Finally, simply start pulseaudio from the run dialog (Alt + F2 by default)

----------


## wmatthews

Thanks a lot still works in 2011! "pulseaudio -k" not being root user.

----------


## sawatdee

I ran pulseaudio --kill, as user not root. Then ran ps -A and verified pulseaudio was no longer running. Then I ran pulseaudio --start, as user not root. I can see that it is running now. Still no sound. Linux sound systems have never worked and it stops randomly for no reason at all. The only real solution is to restart the entire system, not much different than Microsoft Windows.

----------


## l300lvl

While that may be the case for some select few, I think a majority agreed that pulse is the way to go. For instance, pulse can handle many multiple applications through many multiple output variations, I can have different sound playing from 10 different applications on 10 different output devices. What else has that ability, point it out and I might use it.

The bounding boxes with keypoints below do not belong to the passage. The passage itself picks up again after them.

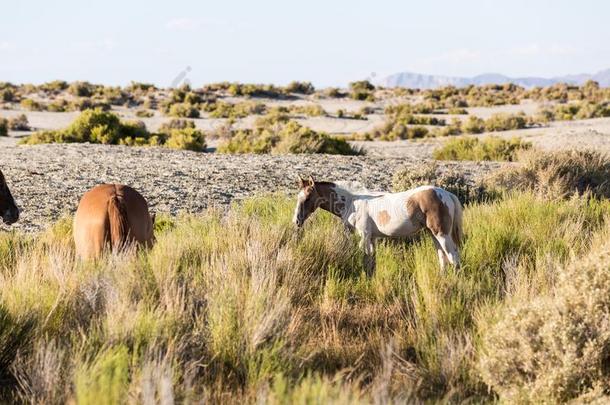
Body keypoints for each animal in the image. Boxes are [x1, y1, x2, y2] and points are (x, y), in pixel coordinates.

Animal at [294, 176, 460, 274]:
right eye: (298, 197)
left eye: (308, 198)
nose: (296, 221)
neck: (352, 201)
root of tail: (447, 194)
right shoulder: (373, 238)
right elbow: (372, 261)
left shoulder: (364, 236)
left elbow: (365, 258)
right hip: (433, 235)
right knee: (443, 257)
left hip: (441, 234)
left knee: (453, 257)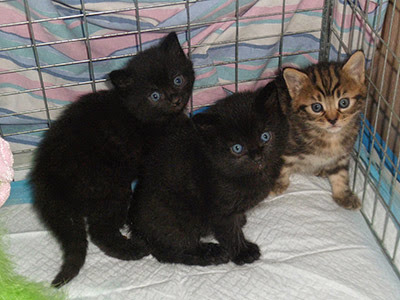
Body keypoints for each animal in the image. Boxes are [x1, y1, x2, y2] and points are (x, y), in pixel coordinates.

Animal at [28, 31, 195, 288]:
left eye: (178, 80)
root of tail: (47, 175)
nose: (175, 99)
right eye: (154, 95)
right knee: (99, 230)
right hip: (111, 186)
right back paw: (131, 249)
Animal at [128, 81, 288, 264]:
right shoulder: (220, 209)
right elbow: (230, 232)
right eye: (237, 148)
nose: (257, 157)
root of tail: (136, 228)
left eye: (265, 136)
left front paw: (242, 220)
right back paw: (212, 253)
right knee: (173, 250)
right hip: (175, 219)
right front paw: (243, 252)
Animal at [274, 51, 368, 209]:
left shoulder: (342, 154)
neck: (329, 137)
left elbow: (341, 174)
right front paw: (277, 184)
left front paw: (343, 195)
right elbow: (282, 166)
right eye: (316, 107)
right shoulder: (284, 147)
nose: (332, 120)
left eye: (344, 102)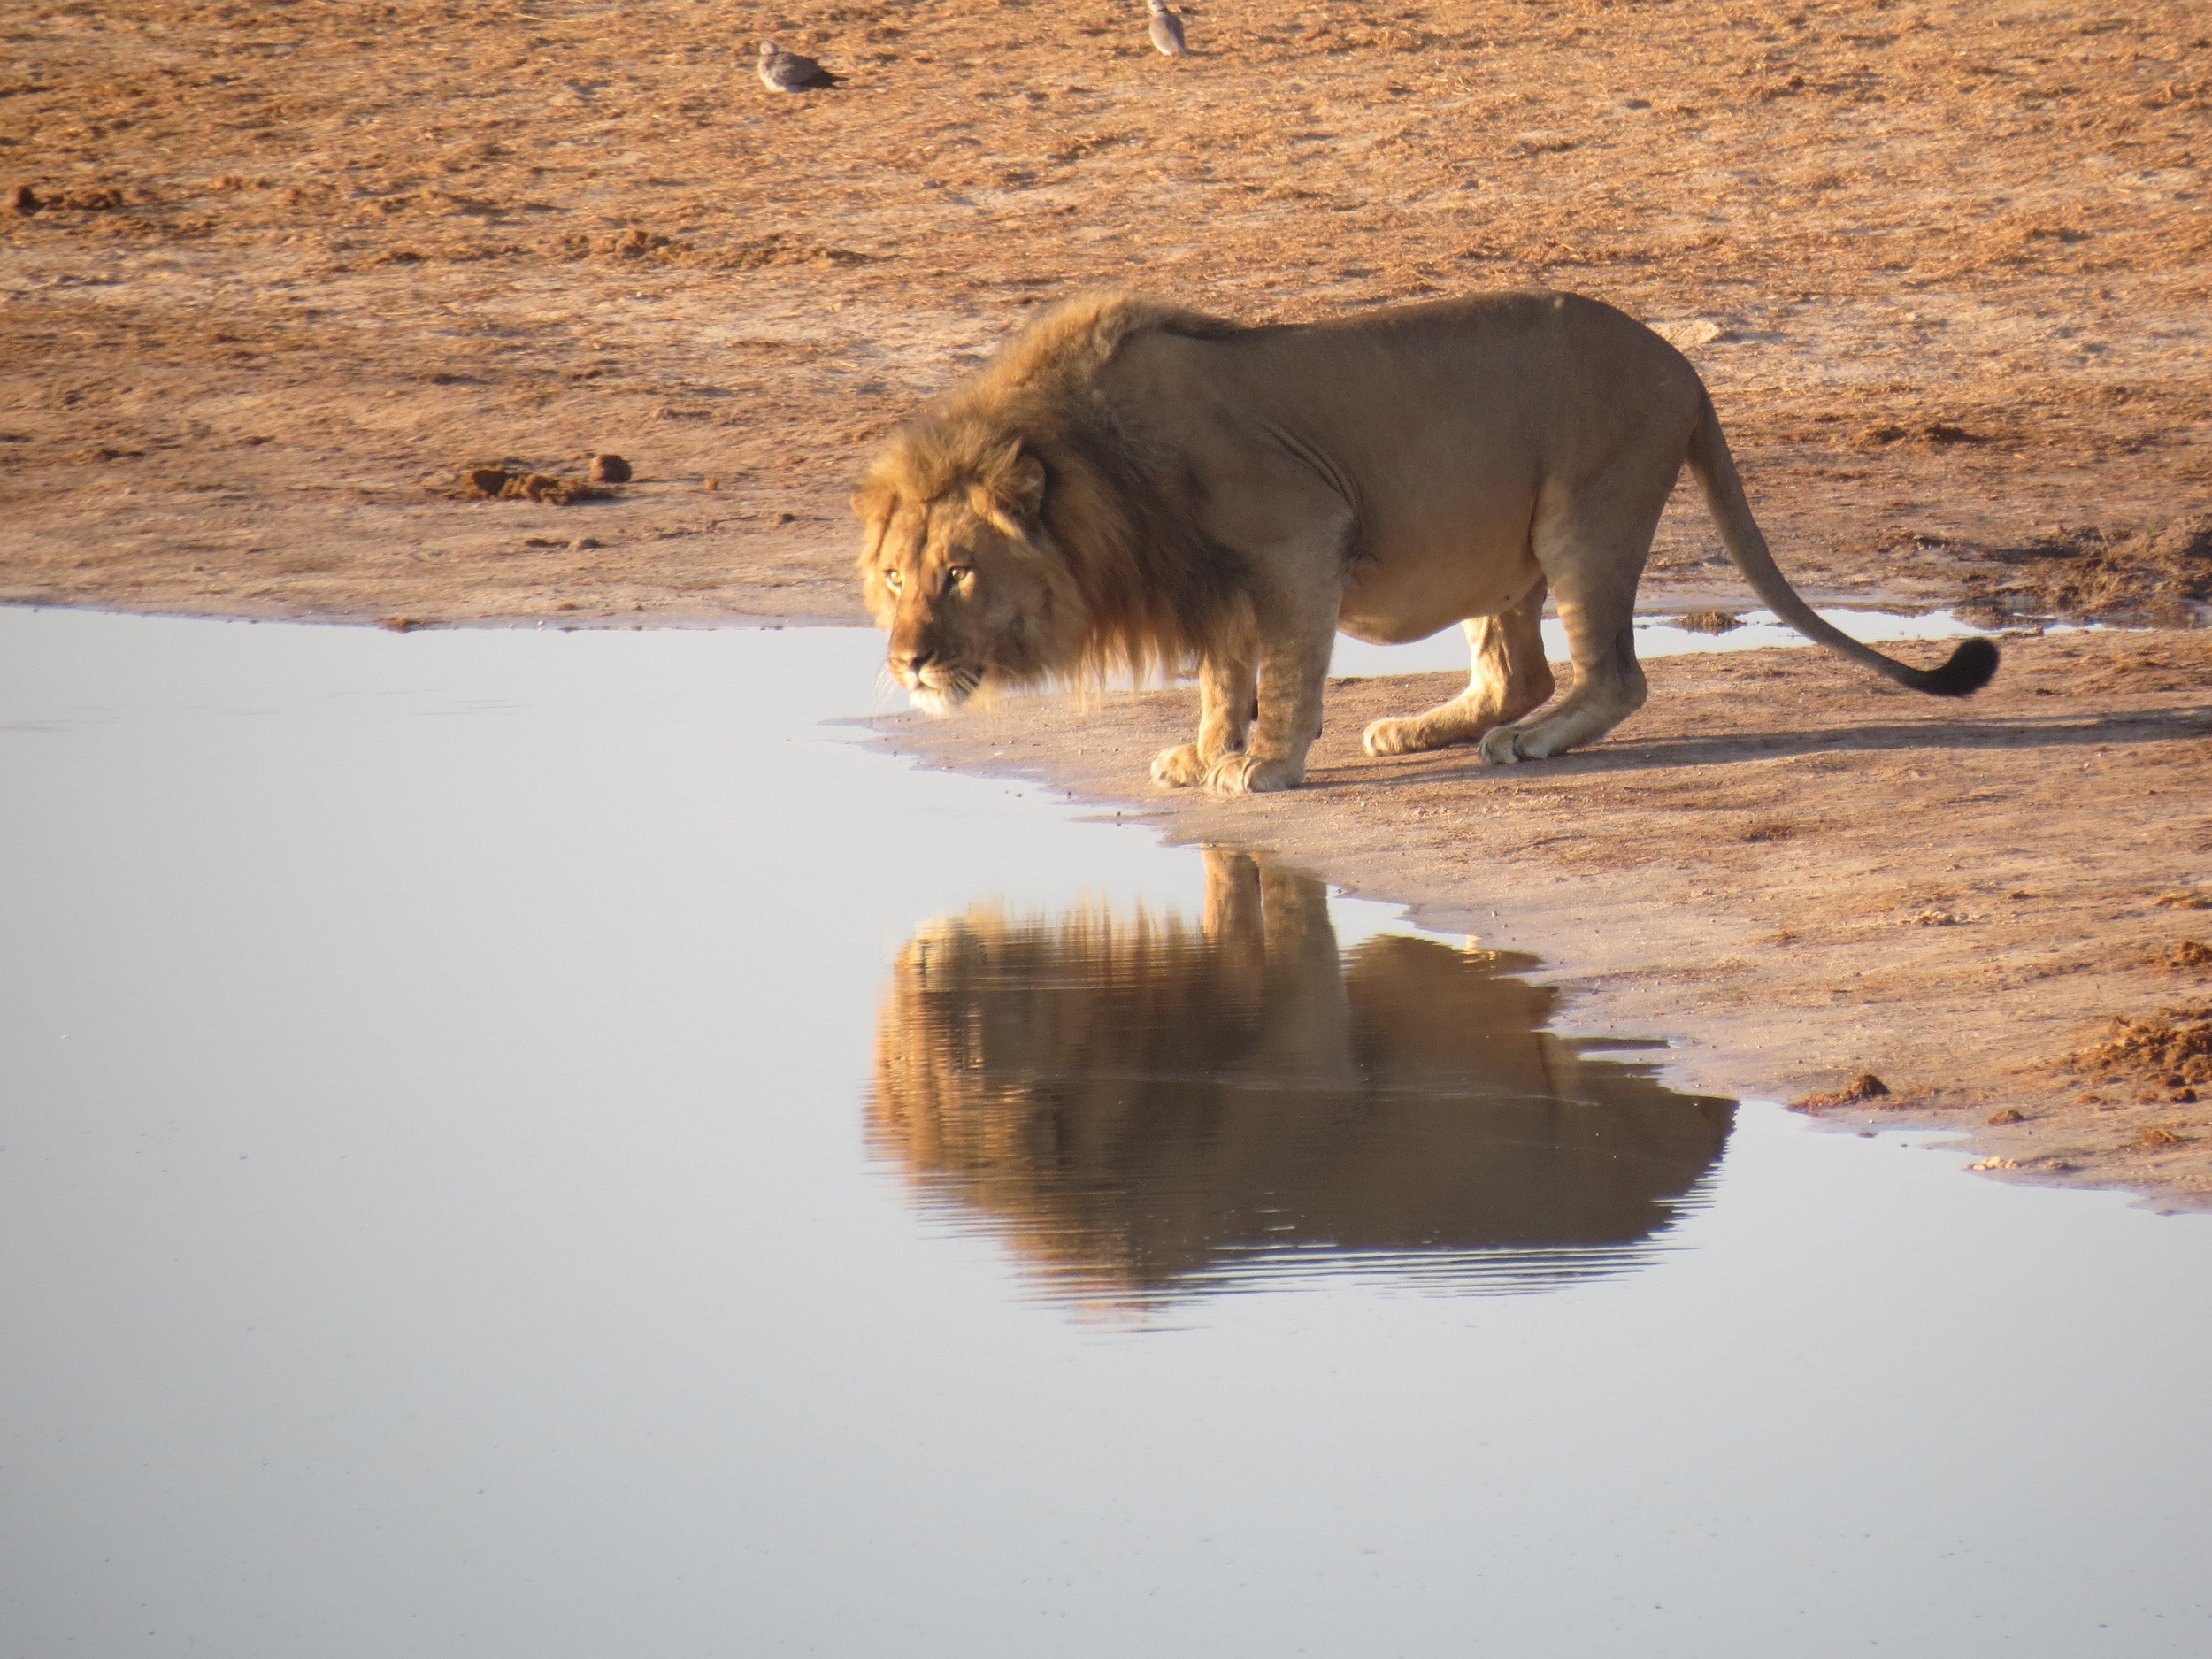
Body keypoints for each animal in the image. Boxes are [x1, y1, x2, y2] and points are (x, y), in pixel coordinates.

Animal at [854, 290, 1998, 793]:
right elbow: (1224, 676)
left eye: (957, 572)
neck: (1096, 464)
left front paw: (1262, 768)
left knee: (1612, 677)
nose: (905, 663)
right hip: (1500, 548)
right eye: (896, 576)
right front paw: (1206, 750)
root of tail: (1684, 365)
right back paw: (1415, 731)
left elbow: (1287, 668)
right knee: (1518, 671)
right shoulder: (1214, 579)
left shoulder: (1299, 530)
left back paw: (1526, 747)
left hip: (1584, 515)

Thanks for the commands, helped a lot!

----------


## mmxbass

> What else has that ability, point it out and I might use it.


Windows and OSX. Just saying...

----------


## alexxxm

I have the same problem, since recently (I started using Guayadeque in place of Amarok) pulseaudio crashes rather often.
For now I'm using
_pulseaudio >& /dev/null &_

There is a way so that it is automatically restarted once it gets killed?

On a related note (and sorry, I know we are in an Ubuntu forum): somebody knows where - under Fedora fc11 - pulseaudio is launched at startup?

thanks!

alessandro

----------


## l300lvl

> Windows and OSX. Just saying...


Well okay. I was speaking in regards to alternative sound servers on linux. But you have a point, the question would be what you use to achieve this in Windows, not that I will, but I've never seen that ability.

As for OSX, I would gather you mean when the system runs, or once it's booted. Unless you're someone who uses their system 'lightly' because Macs are so delicate.

----------


## danteuk

pulseaudio stops working for me too at random times.

Sometimes I get warnings and something asking if I want to remove my sound card from the system (most often on login but not every time )! Obviously I don't, I want to use it for sounds!

I have same problems on 3 different machines with different versions of Kubuntu and different hardware.

Today it's done it again on my laptop ( Kubuntu 11.10 ) hence being here looking for a solution ( rather than a single person saying it works for them ).

One of the things I love about Linux is how if something stops working or fails you can just restart that bit, but pulseaudio 
once it fails I have to fully log out and back in, sometimes that doesn't work and only solution is a reboot.

Today my sound stopped again, I tried pulseaudio -k it stopped and restarted pulseaudio ( judge by it's PID ) but still no sound. Worse, when I looked at sound devices it only shows one instead of two. The one being the HDMI one that's no use since I have nothing connected to the HDMI socket. The main Internal sound device that drives the internal speaker and the headphones is gone!!  It was there before I restarted pulseaudio - it just wasn't outputting any sound to speaker or headphones despite the volumes being at max and nothing was muted.
Looks like I'll have to close all my programs and try logging out and back in again!! -- NOT FUN!

----------


## MoreOrLess

pulseaudio and phonon (the KDE sound system) always seem to have issues playing nice together, though I believe they are fixed in KDE 4.7.x. I would try removing pulseaudio and just using alsa.

----------


## danteuk

Nope, I'm using Kubuntu 11.4 so it's KDE 4.7.4

Sounds works, then it doesn't
Killing pulseaudio sometimes ( 1 in 5 ) helps - it auto restarts it's self

most of the time what happens is it just loses my sound card, so it only shows the one ( the wrong one, ie HDMI ! )

Logout and back in normally fixes it.

There MUST be a better fix than that though!!

----------


## rex86

Just to note, I also have this problem. As far as I've noticed so far it occurs when I wake up my notebook from sleep.

Sometimes pulseaudio restarts by itself and sometimes it doesn't, so I have to restart it manually.

I believe this is new bug in kubuntu.

----------